__What to produce__
Show every line of the material below that contains the string "области", matching its case exactly.

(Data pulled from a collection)
<<<<

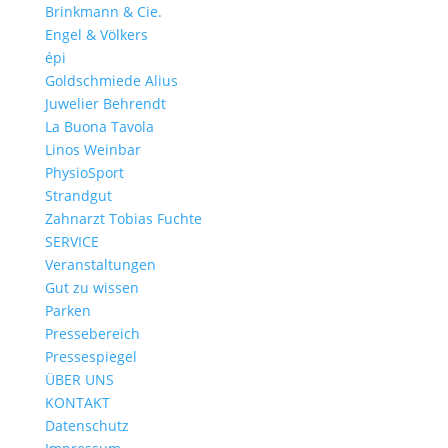
Brinkmann & Cie.
Engel & Völkers
épi
Goldschmiede Alius
Juwelier Behrendt
La Buona Tavola
Linos Weinbar
PhysioSport
Strandgut
Zahnarzt Tobias Fuchte
SERVICE
Veranstaltungen
Gut zu wissen
Parken
Pressebereich
Pressespiegel
ÜBER UNS
KONTAKT
Datenschutz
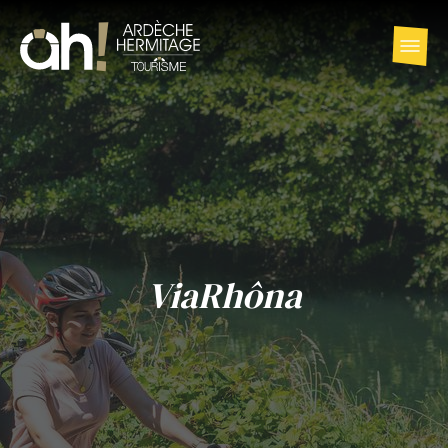
ViaRhôna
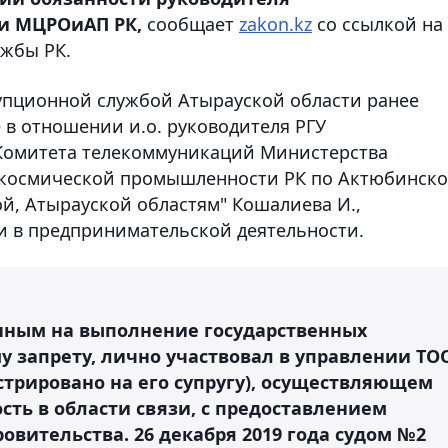
и МЦРОиАП РК,
сообщает
zakon.kz
со ссылкой на
ужбы РК.
упционной службой Атырауской области ранее
 в отношении и.о. руководителя РГУ
Комитета телекоммуникаций Министерства
окосмической промышленности РК по Актюбинско
й, Атырауской областям" Кошалиева И.,
и в предпринимательской деятельности.
енным на выполнение государственных
у запрету, лично участвовал в управлении ТО
истрировано на его супругу), осуществляющем
ть в области связи, с предоставлением
вительства. 26 декабря 2019 года судом №2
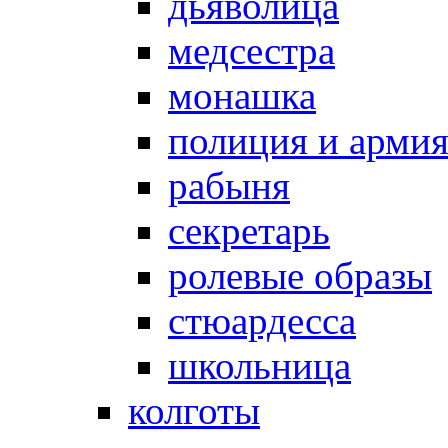
дьяволица
медсестра
монашка
полиция и арми
рабыня
секретарь
ролевые образы
стюардесса
школьница
колготы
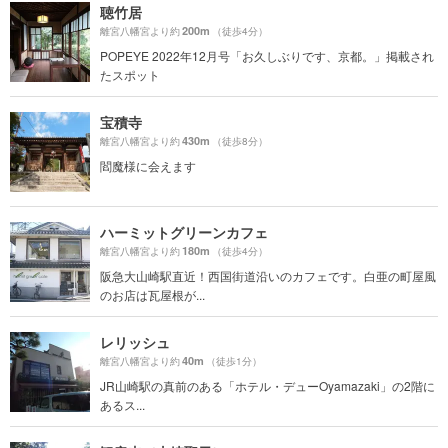
聴竹居
200m
離宮八幡宮より約
（徒歩4分）
POPEYE 2022年12月号「お久しぶりです、京都。」掲載され
たスポット
宝積寺
430m
離宮八幡宮より約
（徒歩8分）
閻魔様に会えます
ハーミットグリーンカフェ
180m
離宮八幡宮より約
（徒歩4分）
阪急大山崎駅直近！西国街道沿いのカフェです。白亜の町屋風
のお店は瓦屋根が...
レリッシュ
40m
離宮八幡宮より約
（徒歩1分）
JR山崎駅の真前のある「ホテル・デューOyamazaki」の2階に
あるス...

>>>>

__Answer box__
упционной службой Атырауской области ранее
ть в области связи, с предоставлением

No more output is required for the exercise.